THE PROBLEM: Looking through the listing below, state how many lines have the word "core" in them. Only the number should be given.

RECORDS PROVIDED:
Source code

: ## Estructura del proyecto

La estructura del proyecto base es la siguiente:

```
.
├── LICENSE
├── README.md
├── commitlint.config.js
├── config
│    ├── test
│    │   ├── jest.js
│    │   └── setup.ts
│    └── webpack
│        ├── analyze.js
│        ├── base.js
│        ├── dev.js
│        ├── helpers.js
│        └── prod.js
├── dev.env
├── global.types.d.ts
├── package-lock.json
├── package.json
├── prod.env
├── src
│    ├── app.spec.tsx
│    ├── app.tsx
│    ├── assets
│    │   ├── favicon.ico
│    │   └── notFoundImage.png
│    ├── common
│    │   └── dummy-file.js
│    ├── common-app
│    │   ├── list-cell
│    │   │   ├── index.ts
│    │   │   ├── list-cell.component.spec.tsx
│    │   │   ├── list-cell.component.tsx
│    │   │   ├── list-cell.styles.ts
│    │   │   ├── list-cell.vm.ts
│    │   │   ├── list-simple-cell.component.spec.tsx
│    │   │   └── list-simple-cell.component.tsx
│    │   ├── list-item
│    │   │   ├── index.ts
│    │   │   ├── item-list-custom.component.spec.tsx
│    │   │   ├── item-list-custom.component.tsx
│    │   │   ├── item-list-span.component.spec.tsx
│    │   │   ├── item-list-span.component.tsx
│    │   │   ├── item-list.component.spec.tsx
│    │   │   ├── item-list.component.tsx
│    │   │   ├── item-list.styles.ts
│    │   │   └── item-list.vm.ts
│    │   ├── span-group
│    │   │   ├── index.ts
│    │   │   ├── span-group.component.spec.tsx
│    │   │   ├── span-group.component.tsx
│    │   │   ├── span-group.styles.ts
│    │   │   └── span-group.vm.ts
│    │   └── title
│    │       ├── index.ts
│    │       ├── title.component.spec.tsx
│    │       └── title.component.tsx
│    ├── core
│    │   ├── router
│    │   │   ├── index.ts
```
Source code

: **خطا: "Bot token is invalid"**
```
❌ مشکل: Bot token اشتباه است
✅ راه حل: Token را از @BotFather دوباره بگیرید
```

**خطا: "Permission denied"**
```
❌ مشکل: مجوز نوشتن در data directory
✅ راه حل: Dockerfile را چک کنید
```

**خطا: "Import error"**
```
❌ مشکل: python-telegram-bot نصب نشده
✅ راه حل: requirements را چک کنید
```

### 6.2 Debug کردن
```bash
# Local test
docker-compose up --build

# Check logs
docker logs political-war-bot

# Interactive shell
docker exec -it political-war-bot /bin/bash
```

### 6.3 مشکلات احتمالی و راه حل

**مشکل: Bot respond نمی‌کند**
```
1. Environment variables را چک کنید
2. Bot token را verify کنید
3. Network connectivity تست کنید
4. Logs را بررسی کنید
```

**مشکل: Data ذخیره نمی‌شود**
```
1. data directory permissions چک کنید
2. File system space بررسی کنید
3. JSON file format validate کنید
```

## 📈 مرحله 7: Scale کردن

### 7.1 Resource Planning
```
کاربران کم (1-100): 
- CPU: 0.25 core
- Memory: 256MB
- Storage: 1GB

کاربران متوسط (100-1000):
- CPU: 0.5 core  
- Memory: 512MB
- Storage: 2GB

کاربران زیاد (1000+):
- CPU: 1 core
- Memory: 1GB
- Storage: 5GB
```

WRITTEN SOLUTION: 4